Прошло с той поры четыре месяца. И вот теперь шел и думал о том, что Евпраксия понесла от него. Это она ему сама только что сообщила. Ребенок. Конечно, она скажется больной. Не будет выходить из кельи, он сам примет младенца, когда придет срок. Но ребенка в монастыре держать нельзя. И он не простой. Его родит старая дева! Это чудо. Это тайное знамение. И он решит, что с ребенком делать. Еще девять месяцев, но надо все обдумать, надо ко всему подготовиться.
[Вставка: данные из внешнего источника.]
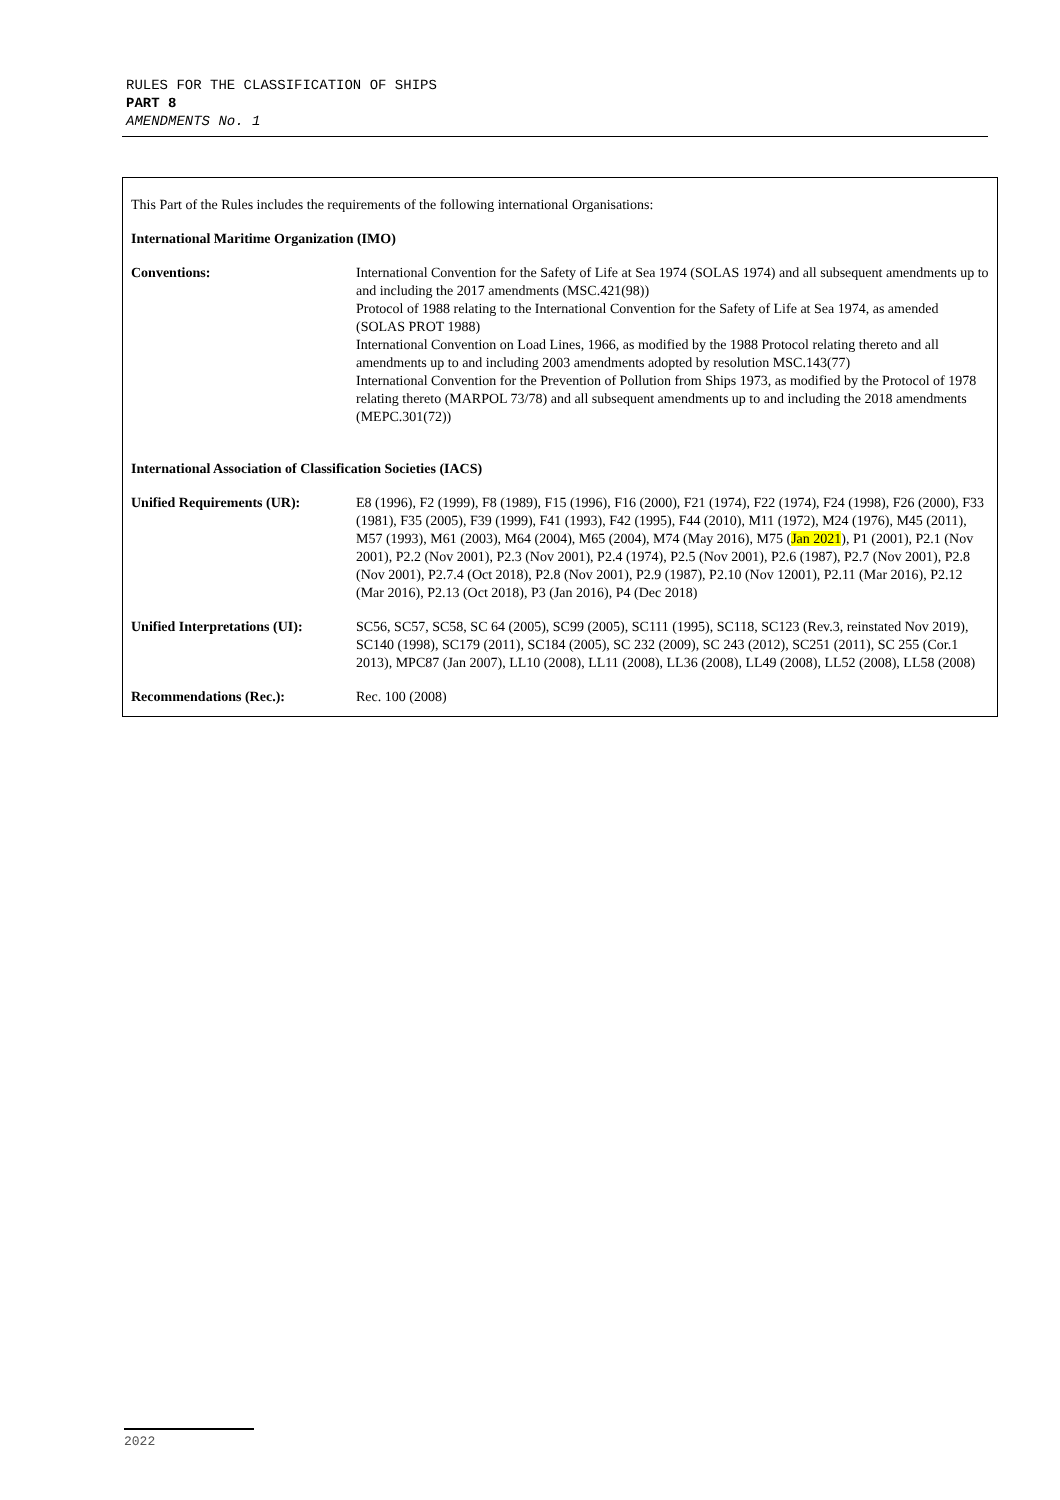RULES FOR THE CLASSIFICATION OF SHIPS
PART 8
AMENDMENTS No. 1
This Part of the Rules includes the requirements of the following international Organisations:
International Maritime Organization (IMO)
| Conventions: | International Convention for the Safety of Life at Sea 1974 (SOLAS 1974) and all subsequent amendments up to and including the 2017 amendments (MSC.421(98)) Protocol of 1988 relating to the International Convention for the Safety of Life at Sea 1974, as amended (SOLAS PROT 1988) International Convention on Load Lines, 1966, as modified by the 1988 Protocol relating thereto and all amendments up to and including 2003 amendments adopted by resolution MSC.143(77) International Convention for the Prevention of Pollution from Ships 1973, as modified by the Protocol of 1978 relating thereto (MARPOL 73/78) and all subsequent amendments up to and including the 2018 amendments (MEPC.301(72)) |
| International Association of Classification Societies (IACS) | |
| Unified Requirements (UR): | E8 (1996), F2 (1999), F8 (1989), F15 (1996), F16 (2000), F21 (1974), F22 (1974), F24 (1998), F26 (2000), F33 (1981), F35 (2005), F39 (1999), F41 (1993), F42 (1995), F44 (2010), M11 (1972), M24 (1976), M45 (2011), M57 (1993), M61 (2003), M64 (2004), M65 (2004), M74 (May 2016), M75 ( Jan 2021 ), P1 (2001), P2.1 (Nov 2001), P2.2 (Nov 2001), P2.3 (Nov 2001), P2.4 (1974), P2.5 (Nov 2001), P2.6 (1987), P2.7 (Nov 2001), P2.8 (Nov 2001), P2.7.4 (Oct 2018), P2.8 (Nov 2001), P2.9 (1987), P2.10 (Nov 12001), P2.11 (Mar 2016), P2.12 (Mar 2016), P2.13 (Oct 2018), P3 (Jan 2016), P4 (Dec 2018) |
| Unified Interpretations (UI): | SC56, SC57, SC58, SC 64 (2005), SC99 (2005), SC111 (1995), SC118, SC123 (Rev.3, reinstated Nov 2019), SC140 (1998), SC179 (2011), SC184 (2005), SC 232 (2009), SC 243 (2012), SC251 (2011), SC 255 (Cor.1 2013), MPC87 (Jan 2007), LL10 (2008), LL11 (2008), LL36 (2008), LL49 (2008), LL52 (2008), LL58 (2008) |
| Recommendations (Rec.): | Rec. 100 (2008) |
2022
Надо, чтобы были еще люди. Здесь много таких, как он. Эти монахини, которые идут навстречу и с любопытством заглядывают в его лицо, они же чувствуют его превосходство? Без сомнения, это — так. Он может влиять. Он слышал от одного немца о том, что не все здешние обряды угодны Богу. Попы переврали, люди обмануты. Вот отчего столько мук на Руси.
Вот он идет в образе Досифеи, и встречные тонут в его лучистых глазах. И он видит: они ждут от него чего-то. Им тоже не хочется жить так, как они живут. Но кто же их жизнь сможет изменить? Он это сделает. Они ждут истины, которая их освободит, он её добудет.
Есть тут шорники из немцев, есть и кузнецы из Литвы и Польши. Они объяснят, обскажут. Надо будет все разузнать, как там у этих аглицких квакерий бывает. Английский королевский человек. У забора есть лаз. Заросла яма шиповником, чертополохом, ягодой кислицей, пролезть там трудно, но можно. Он пролезет. Пойдет к иностранцу в дом. А уж если англичан полезет к нему под юбку, то получит неожиданный афронт! Посмеемся вместе. Истинная вера нужна, настоящая! Вера в то, что нельзя мучить людей, но нужно давать им радость. Воскресения Христа не нужно долго ждать, он рождается именно здесь, именно сейчас, сейчас и здесь!
7. МЕРТВЫЕ ВОЗНИЦЫ
Томас навсегда запомнил лекцию, которую прочел ему Федор Фомич в этот день заступления в должность. Левшин держит в руках агентуру. Агенты есть в кабаках и банях, в постоялых дворах и ямах, есть агенты среди извозчиков, есть агенты и среди арестантов. Есть нарочитые агенты. Их нарочно подсаживают в узилища, нарисовав им краской синяки и ссадины. Они знают воровской язык.
Левшин взял Томаса под руку и повел из канцелярии через двор к арестантскому помещению. И они пришли именно в тот каменный мешок, где Девильнев не так-то давно принял многие муки. Дверь узилища отпер тот самый Калистрат Калистратович Захаров, старообрядец, спасший Девильнева от смерти, теми глоточками воды, которыми ссужал его тайком.